Against that background of confusion, the SER template concludes rather ominously with tables on drop-out statistics, time-to-degree statistics and graduation rates. Let’s hope that peer review judgements are not clouded by such indicators of efficiency. Quality research can take time and it would be unfortunate if universities were, in future, to feel the need to safeguard their interests by encouraging doctoral students to tackle what is easily “doable” rather than what is intriguing.

In conclusion, at this stage we don’t yet know what sense universities will make of all this; and whether the CHE will then have sufficient common understanding across institutions to enable it to draw valid conclusions across the sector. A lot depends on the peer reviewers who will do the site visit rounds later this year. Let’s hope that scholarship and good professional judgement can mitigate the CHE’s shortcomings.

But from what we have seen so far, there are menacing signs of a phenomenon called “meliorism” (if you’re English); or the more descriptive “verschlimmbesserung” (if you’re German). Either way, it means that the doctoral review is on course for an outcome that is likely to subvert its own noble intentions of assuring – and developing – quality.
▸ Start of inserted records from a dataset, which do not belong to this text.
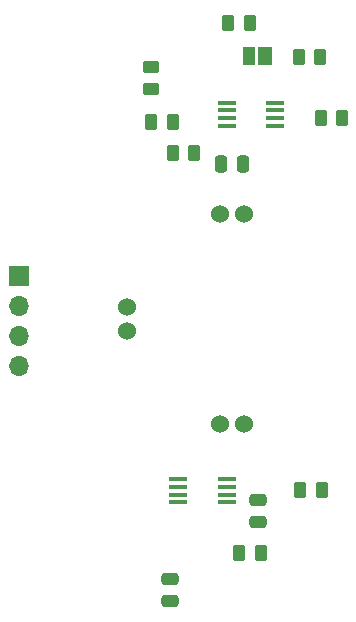
<source format=gbr>
%TF.GenerationSoftware,KiCad,Pcbnew,(6.0.6)*%
%TF.CreationDate,2022-08-03T15:09:15-07:00*%
%TF.ProjectId,ULPSM_R12,554c5053-4d5f-4523-9132-2e6b69636164,rev?*%
%TF.SameCoordinates,Original*%
%TF.FileFunction,Soldermask,Top*%
%TF.FilePolarity,Negative*%
%FSLAX46Y46*%
G04 Gerber Fmt 4.6, Leading zero omitted, Abs format (unit mm)*
G04 Created by KiCad (PCBNEW (6.0.6)) date 2022-08-03 15:09:15*
%MOMM*%
%LPD*%
G01*
G04 APERTURE LIST*
G04 Aperture macros list*
%AMRoundRect*
0 Rectangle with rounded corners*
0 $1 Rounding radius*
0 $2 $3 $4 $5 $6 $7 $8 $9 X,Y pos of 4 corners*
0 Add a 4 corners polygon primitive as box body*
4,1,4,$2,$3,$4,$5,$6,$7,$8,$9,$2,$3,0*
0 Add four circle primitives for the rounded corners*
1,1,$1+$1,$2,$3*
1,1,$1+$1,$4,$5*
1,1,$1+$1,$6,$7*
1,1,$1+$1,$8,$9*
0 Add four rect primitives between the rounded corners*
20,1,$1+$1,$2,$3,$4,$5,0*
20,1,$1+$1,$4,$5,$6,$7,0*
20,1,$1+$1,$6,$7,$8,$9,0*
20,1,$1+$1,$8,$9,$2,$3,0*%
G04 Aperture macros list end*
%ADD10RoundRect,0.250000X0.262500X0.450000X-0.262500X0.450000X-0.262500X-0.450000X0.262500X-0.450000X0*%
%ADD11R,1.524000X0.457200*%
%ADD12R,1.016000X1.549400*%
%ADD13R,1.193800X1.549400*%
%ADD14RoundRect,0.250000X-0.475000X0.250000X-0.475000X-0.250000X0.475000X-0.250000X0.475000X0.250000X0*%
%ADD15RoundRect,0.250000X-0.262500X-0.450000X0.262500X-0.450000X0.262500X0.450000X-0.262500X0.450000X0*%
%ADD16RoundRect,0.250000X-0.250000X-0.475000X0.250000X-0.475000X0.250000X0.475000X-0.250000X0.475000X0*%
%ADD17RoundRect,0.250000X-0.450000X0.262500X-0.450000X-0.262500X0.450000X-0.262500X0.450000X0.262500X0*%
%ADD18C,1.524000*%
%ADD19O,1.700000X1.700000*%
%ADD20R,1.700000X1.700000*%
G04 APERTURE END LIST*
D10*
%TO.C,R6*%
X160087508Y-35519995D03*
X161912508Y-35519995D03*
%TD*%
D11*
%TO.C,U1*%
X153993600Y-73199999D03*
X153993600Y-72550001D03*
X153993600Y-71899999D03*
X153993600Y-71250001D03*
X149906400Y-71250001D03*
X149906400Y-71899999D03*
X149906400Y-72550001D03*
X149906400Y-73199999D03*
%TD*%
D12*
%TO.C,C2*%
X155926500Y-35425000D03*
D13*
X157234600Y-35425000D03*
%TD*%
D14*
%TO.C,C1*%
X156675000Y-73000000D03*
X156675000Y-74900000D03*
%TD*%
D15*
%TO.C,R5*%
X154112500Y-32650000D03*
X155937500Y-32650000D03*
%TD*%
%TO.C,R2*%
X149425000Y-40965499D03*
X147600000Y-40965499D03*
%TD*%
D16*
%TO.C,C4*%
X153500000Y-44575000D03*
X155400000Y-44575000D03*
%TD*%
D14*
%TO.C,C3*%
X149230000Y-81580000D03*
X149230000Y-79680000D03*
%TD*%
D10*
%TO.C,R7*%
X156887500Y-77520000D03*
X155062500Y-77520000D03*
%TD*%
D15*
%TO.C,R8*%
X161950000Y-40665499D03*
X163775000Y-40665499D03*
%TD*%
%TO.C,R3*%
X149425000Y-43615499D03*
X151250000Y-43615499D03*
%TD*%
%TO.C,R4*%
X160237500Y-72200000D03*
X162062500Y-72200000D03*
%TD*%
D11*
%TO.C,U2*%
X153993900Y-39365500D03*
X153993900Y-40015498D03*
X153993900Y-40665500D03*
X153993900Y-41315498D03*
X158081100Y-41315498D03*
X158081100Y-40665500D03*
X158081100Y-40015498D03*
X158081100Y-39365500D03*
%TD*%
D17*
%TO.C,R1*%
X147625000Y-36362500D03*
X147625000Y-38187500D03*
%TD*%
D18*
%TO.C,SENS-CO1*%
X153456700Y-66580000D03*
X145570000Y-58693300D03*
X145570000Y-56686700D03*
X153456700Y-48800000D03*
X155463300Y-48800000D03*
X155463300Y-66580000D03*
%TD*%
D19*
%TO.C,J1*%
X136380000Y-61670000D03*
X136380000Y-59130000D03*
X136380000Y-56590000D03*
D20*
X136380000Y-54050000D03*
%TD*%
M02*

</source>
How did we get to this unpromising state of affairs? All CHE documentation is approved by its own statutory bodies. If that is not alarming enough within the context of our question about who guards the guardians, consider too that universities have been informed that: “The necessary review instruments have been developed and approved with the support and close involvement of the National Research Foundation.” DM

Ken Harley is Emeritus Professor, University of KwaZulu-Natal. He is a former Head of the School of Education and Interim Dean at the University of Natal/KwaZulu-Natal. He was editor of the Journal of Education for 12 years; manager of the CHE’s National Teacher Education Review; Team Leader of the EU-funded HIV Pilot Project in Teacher Education; and as a consultant, he has conducted 11 evaluations of funded Open Education Resource (OER) projects, mainly in East Africa and Ghana. He is co-editor of a COL/UNESCO book on OER.